PESHAWAR: Troops on Tuesday demolished the house of an absconding tribesman who had allegedly sheltered suspected al-Qaeda fighters in the South Waziristan tribal agency.

Eyewitnesses said a big contingent of Frontier Corps militiamen and Khassadar force dynamited the fort-like house in presence of civil and military officials. The 15-room house with a spacious courtyard, located in the Ghwa Khwa area near Wana, headquarters of South Waziristan, took a while before it was razed to the ground. The affected family had already removed its belonging from the house.

The house belonged to one Abdul Khaliq, a businessman from the Wazir tribe, who was accused of sheltering the suspected al-Qaeda men who killed 10 Pakistani soldiers and militiamen in a recent shootout in Kazha Panga village near Wana. Two al-Qaeda fighters were also killed and a third captured during the clash. Abdul Khaliq's house in Kazha Panga has already been demolished.

The troops have failed to nab Abdul Khaliq despite efforts over the past five days. On account of the government pressure, elders of Abdul Khaliq's Sarkikhel Wazir tribe agreed on Tuesday to hand over one of his cousins, Zaman Khan, to the authorities. As a result of an understanding between the tribal elders and government officials, Zaman Khan would remain in prison until Abdul Khaliq's surrender to the authorities.

Under government pressure, the Wazir tribal elders had earlier decided that any tribesman found sheltering al-Qaeda members would undergo imprisonment for five years and fined one million rupees. His house would also be demolished. Abdul Khaliq would have to suffer this punishment once he is captured.

Abdul Khaliq's relations and sympathisers argued that he had allowed Afghan refugees who were cultivating his agricultural land to live in his house in Kazha Panga. They said Abdul Khaliq was innocent because he was never told by his Afghan tenants that they had given refuge to the suspected al-Qaeda men.

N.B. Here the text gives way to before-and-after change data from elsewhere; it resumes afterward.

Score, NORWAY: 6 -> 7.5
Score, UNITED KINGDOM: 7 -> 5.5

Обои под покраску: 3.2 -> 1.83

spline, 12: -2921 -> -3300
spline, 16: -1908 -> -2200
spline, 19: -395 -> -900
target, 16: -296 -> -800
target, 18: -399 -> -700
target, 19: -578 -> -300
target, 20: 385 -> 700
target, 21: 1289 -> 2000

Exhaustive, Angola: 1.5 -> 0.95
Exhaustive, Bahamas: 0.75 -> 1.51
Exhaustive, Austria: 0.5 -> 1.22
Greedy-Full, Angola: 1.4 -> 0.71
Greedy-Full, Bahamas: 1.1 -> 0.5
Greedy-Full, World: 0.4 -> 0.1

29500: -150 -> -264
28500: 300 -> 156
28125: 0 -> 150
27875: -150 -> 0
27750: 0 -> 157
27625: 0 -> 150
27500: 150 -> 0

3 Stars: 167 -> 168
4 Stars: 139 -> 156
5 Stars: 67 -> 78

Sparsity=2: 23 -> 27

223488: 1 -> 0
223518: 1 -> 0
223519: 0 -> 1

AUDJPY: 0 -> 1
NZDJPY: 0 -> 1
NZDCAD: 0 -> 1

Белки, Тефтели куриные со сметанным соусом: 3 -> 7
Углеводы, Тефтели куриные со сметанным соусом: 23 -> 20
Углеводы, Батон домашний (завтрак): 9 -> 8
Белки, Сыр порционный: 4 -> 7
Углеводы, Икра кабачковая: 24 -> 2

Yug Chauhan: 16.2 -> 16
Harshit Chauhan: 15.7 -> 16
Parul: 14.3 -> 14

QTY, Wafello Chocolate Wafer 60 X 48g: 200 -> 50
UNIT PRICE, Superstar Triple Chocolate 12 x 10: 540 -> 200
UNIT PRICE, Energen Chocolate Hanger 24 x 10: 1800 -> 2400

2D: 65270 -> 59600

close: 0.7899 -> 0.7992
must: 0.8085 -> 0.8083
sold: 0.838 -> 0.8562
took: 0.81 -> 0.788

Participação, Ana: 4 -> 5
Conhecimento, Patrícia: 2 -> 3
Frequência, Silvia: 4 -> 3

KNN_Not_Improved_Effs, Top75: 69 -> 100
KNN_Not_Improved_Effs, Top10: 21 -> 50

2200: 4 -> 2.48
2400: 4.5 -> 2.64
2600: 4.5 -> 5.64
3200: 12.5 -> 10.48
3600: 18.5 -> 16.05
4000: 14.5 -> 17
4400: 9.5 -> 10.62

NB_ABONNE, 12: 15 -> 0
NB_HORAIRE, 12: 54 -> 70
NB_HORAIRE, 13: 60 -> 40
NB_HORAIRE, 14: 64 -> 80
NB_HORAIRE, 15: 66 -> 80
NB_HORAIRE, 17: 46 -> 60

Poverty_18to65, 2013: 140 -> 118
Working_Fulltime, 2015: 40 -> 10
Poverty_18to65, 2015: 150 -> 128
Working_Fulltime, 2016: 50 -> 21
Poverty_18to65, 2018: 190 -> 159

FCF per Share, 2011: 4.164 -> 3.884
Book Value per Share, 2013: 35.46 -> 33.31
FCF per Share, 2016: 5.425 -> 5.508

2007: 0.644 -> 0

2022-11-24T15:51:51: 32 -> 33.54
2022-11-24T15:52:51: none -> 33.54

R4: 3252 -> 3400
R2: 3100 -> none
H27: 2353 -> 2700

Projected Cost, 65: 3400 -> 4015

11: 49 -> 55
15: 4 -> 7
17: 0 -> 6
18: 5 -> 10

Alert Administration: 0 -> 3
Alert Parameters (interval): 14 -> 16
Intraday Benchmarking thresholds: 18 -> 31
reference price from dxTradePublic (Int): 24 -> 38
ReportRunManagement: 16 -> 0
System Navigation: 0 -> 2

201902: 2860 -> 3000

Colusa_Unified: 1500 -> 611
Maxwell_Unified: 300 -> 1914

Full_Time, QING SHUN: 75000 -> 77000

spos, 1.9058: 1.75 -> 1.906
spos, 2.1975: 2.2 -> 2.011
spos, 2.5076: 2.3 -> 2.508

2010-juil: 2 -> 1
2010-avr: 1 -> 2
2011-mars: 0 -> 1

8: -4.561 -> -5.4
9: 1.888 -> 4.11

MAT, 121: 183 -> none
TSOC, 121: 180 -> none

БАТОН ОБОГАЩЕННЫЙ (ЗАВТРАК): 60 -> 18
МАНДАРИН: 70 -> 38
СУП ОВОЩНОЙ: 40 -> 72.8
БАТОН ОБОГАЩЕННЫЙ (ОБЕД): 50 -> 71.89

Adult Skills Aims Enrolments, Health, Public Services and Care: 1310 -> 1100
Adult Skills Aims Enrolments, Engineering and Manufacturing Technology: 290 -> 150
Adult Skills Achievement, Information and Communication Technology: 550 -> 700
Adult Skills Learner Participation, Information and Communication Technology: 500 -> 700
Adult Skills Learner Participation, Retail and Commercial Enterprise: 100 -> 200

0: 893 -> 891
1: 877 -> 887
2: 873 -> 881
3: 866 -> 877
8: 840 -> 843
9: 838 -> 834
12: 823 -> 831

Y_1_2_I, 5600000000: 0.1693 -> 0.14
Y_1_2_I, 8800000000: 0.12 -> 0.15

The troops didn't launch any major search mission on Tuesday. However, it was learnt that stress was being laid on better intelligence-gathering before mounting any new military campaign in South Waziristan.

Until now, the armymen and militiamen haven't made any significant breakthrough in capturing the 32 suspected al-Qaeda fighters who escaped from Kazha Panga in the dark of the night after the shootout with the troops. US servicemen, who include CIA operatives and so-called telecommunication experts, were reportedly putting up in the vast Scouts Camp in Wana. Meanwhile, sections of the Wazir tribe have expressed concern over the US policy to recruit and arm non-Pashtun Afghan refugees and use them against the rebellious Pashtuns. They felt such a policy would trigger a backlash in future.

The seven members of the Tableeghi group who were arrested in Zarmelan Plains near the border with Afghanistan during the military operation were still behind the bars. The Tableeghis, accompanied by local tribesmen, were on a year-long preaching mission on foot, when they were caught on suspicion that they could be al-Qaeda members.